France’s Total said Wednesday it has slashed its 2016 capital expenditure budget by about $2 billion from this year’s level.

In its latest Strategy & Outlook report, the company said it will reduce its 2015 capex spend to between $23 billion and $24 billion, down from a peak of $28 billion in 2013.

The company announced plans in January to cut its 2015 capex budget down to about $23.4 billion from $26 billion in 2014.

Total will also further reduce investment down to between $20 billion to $21 billion in 2016, before returning to a “sustainable level” in the range of  $17 billion to $19 billion from 2017 onwards.

The company plans to invest around $500 million in capital expenditure per year to “build profitable businesses in new energies”

Total CFO Patrick de la Chevardiere told Reuters his company is aiming to lower its break-even price during the next two years.

“The break-even price is decreasing sharply. The objective is to by 2017 decrease the break-even price.

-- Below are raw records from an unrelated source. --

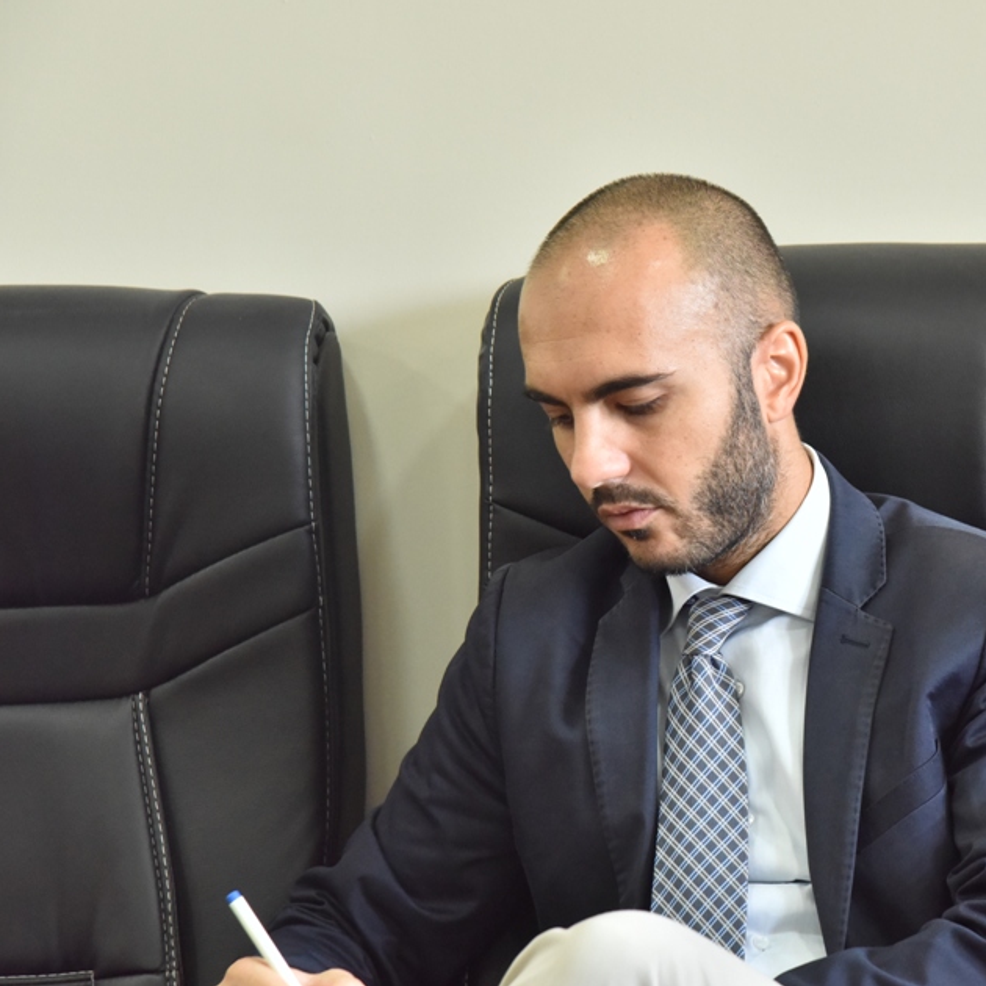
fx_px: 4673
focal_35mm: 145
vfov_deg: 12.0
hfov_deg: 12.0
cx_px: 786
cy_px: 453
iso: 3200
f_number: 7.1
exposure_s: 1/200
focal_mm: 105
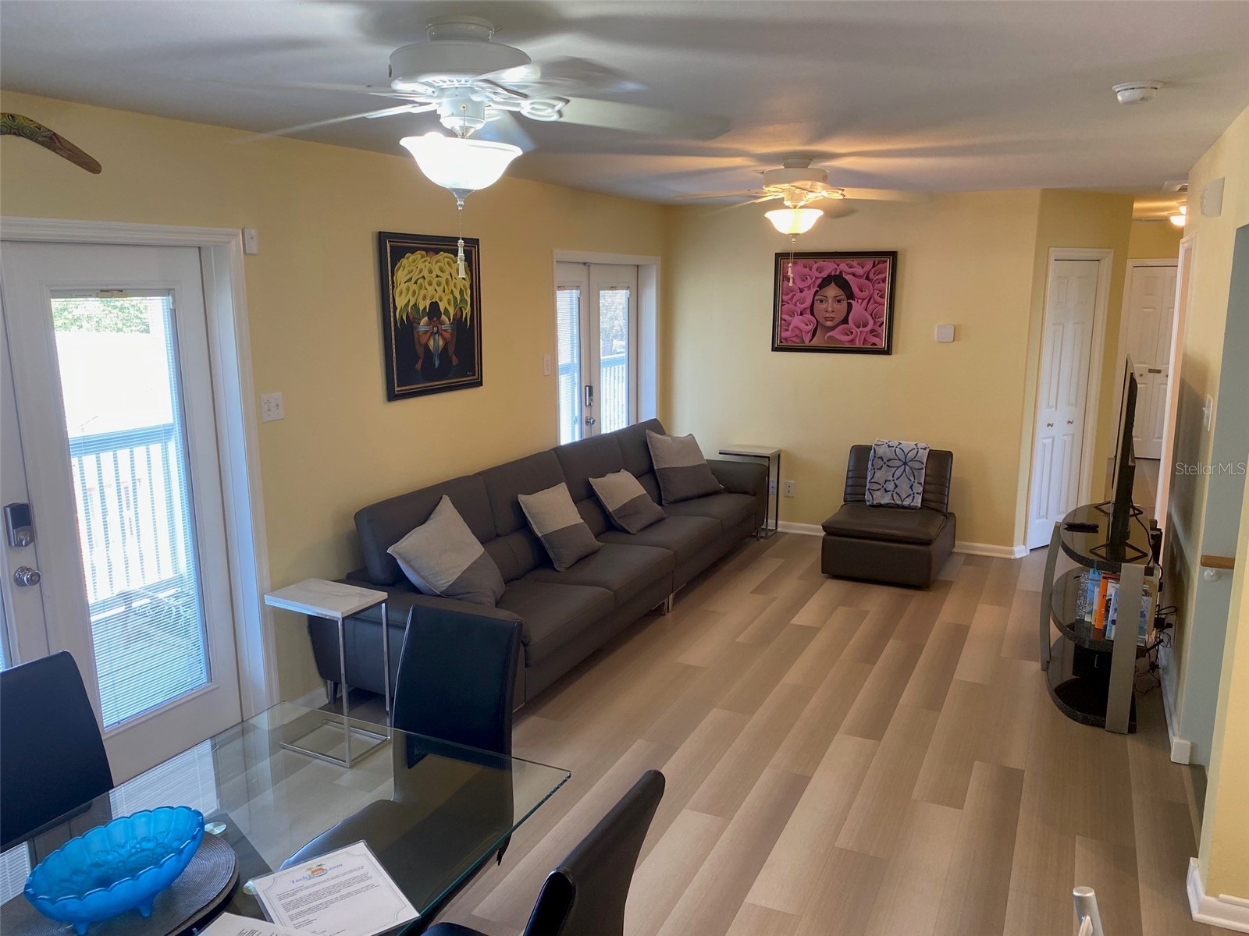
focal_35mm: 26
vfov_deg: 53.1
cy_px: 468
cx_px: 624
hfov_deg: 67.3
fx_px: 938
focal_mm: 4.25
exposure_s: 1/60
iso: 64
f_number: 1.8
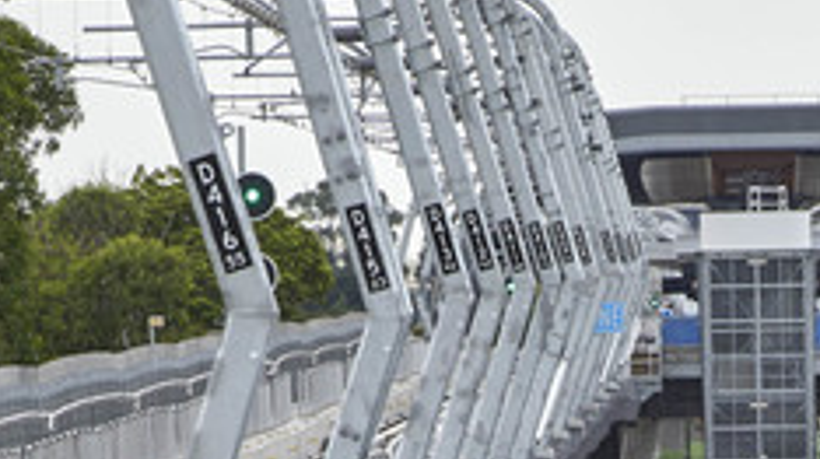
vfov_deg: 1.1
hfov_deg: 2.0
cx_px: 795
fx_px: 23369
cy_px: 1258
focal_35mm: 1076
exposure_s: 1/250
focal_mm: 200
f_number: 11
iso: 400
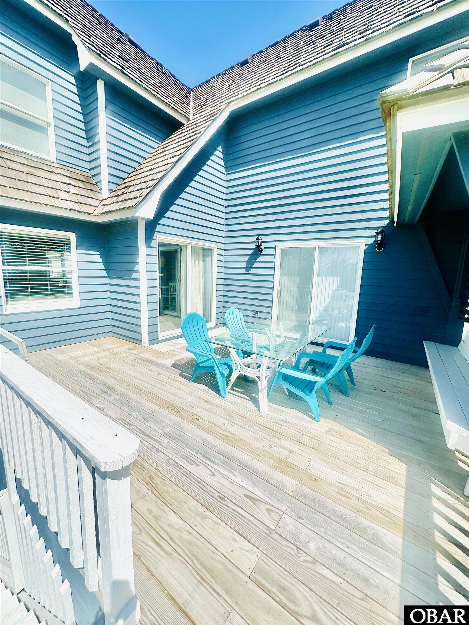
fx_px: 253
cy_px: 312
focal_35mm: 14
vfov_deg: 102.1
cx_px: 234
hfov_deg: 85.7
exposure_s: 1/3610
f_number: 2.2
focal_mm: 2.22
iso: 50
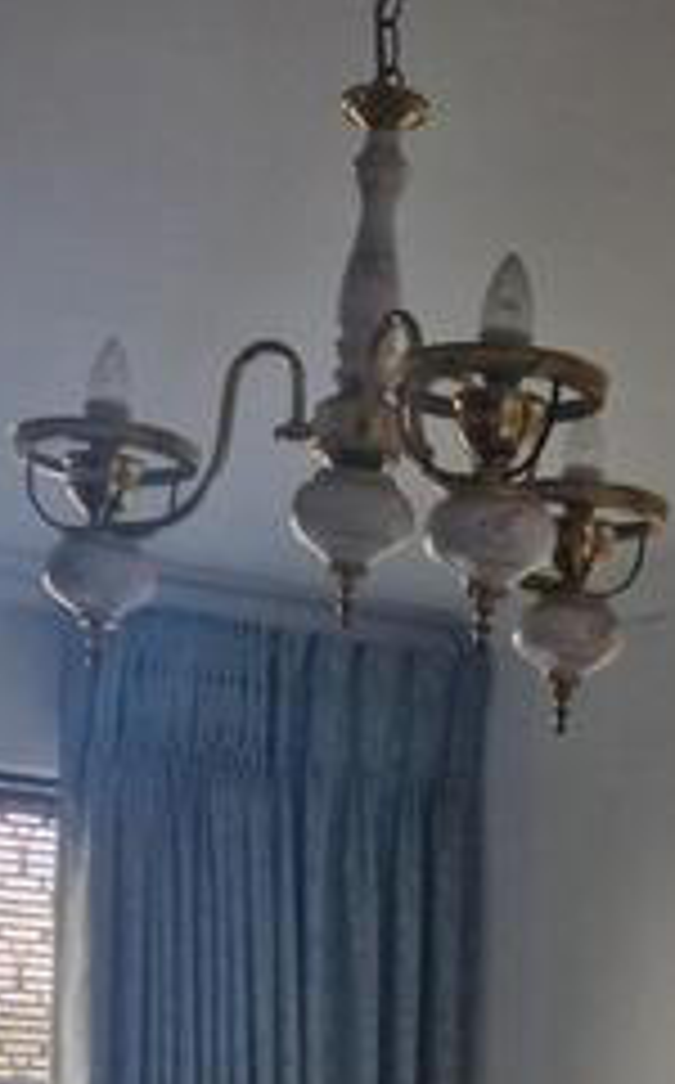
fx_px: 2391
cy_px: 1336
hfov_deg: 16.0
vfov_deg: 23.2
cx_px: 450
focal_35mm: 81
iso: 125
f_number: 1.8
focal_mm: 5.54
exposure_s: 1/100
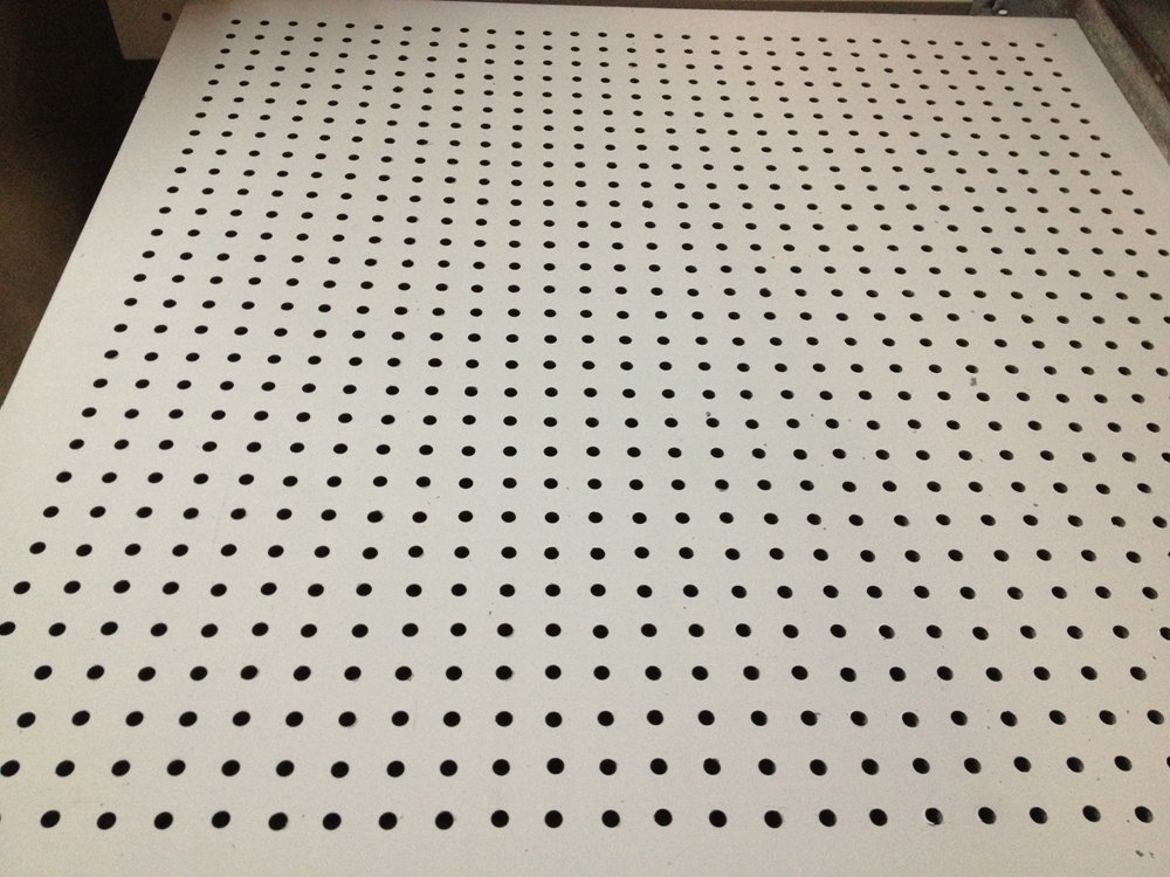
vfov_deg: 40.7
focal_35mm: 35
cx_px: 585
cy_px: 438
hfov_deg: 52.6
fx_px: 1183
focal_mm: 4.28
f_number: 2.4
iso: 250
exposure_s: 1/20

To cover the existing dividend you need something like a $45/bl assumption by 2019,” de la Chevardiere the news wire.

Total added that organic free cash flow will cover its dividend by 2017 at $60 per barrel.

The company also boosted its operational expenditure reduction target by 50 percent from $2 billion to $3 billion by 2017 to leverage the cost reduction “momentum” it’s gained from its 2014 cost cut program.

“In February 2015, as part of a robust response to lower oil prices, the group reinforced the program to achieve 1.2 B$ savings in 2015. At the end of the first half 2015, 66% of the annual target has already been reached,” Total said.

Total saw production rise 11 percent year on year during the first half of 2015.

Production is planned to grow by an average of 6 to 7 percent per year between 2014 and 2017 and by an average of 5 percent per year between 2014 and 2019.

The main drivers of the company’s production growth include twenty major start-ups, with eight of those projects starting up in 2015, and increasing production efficiency.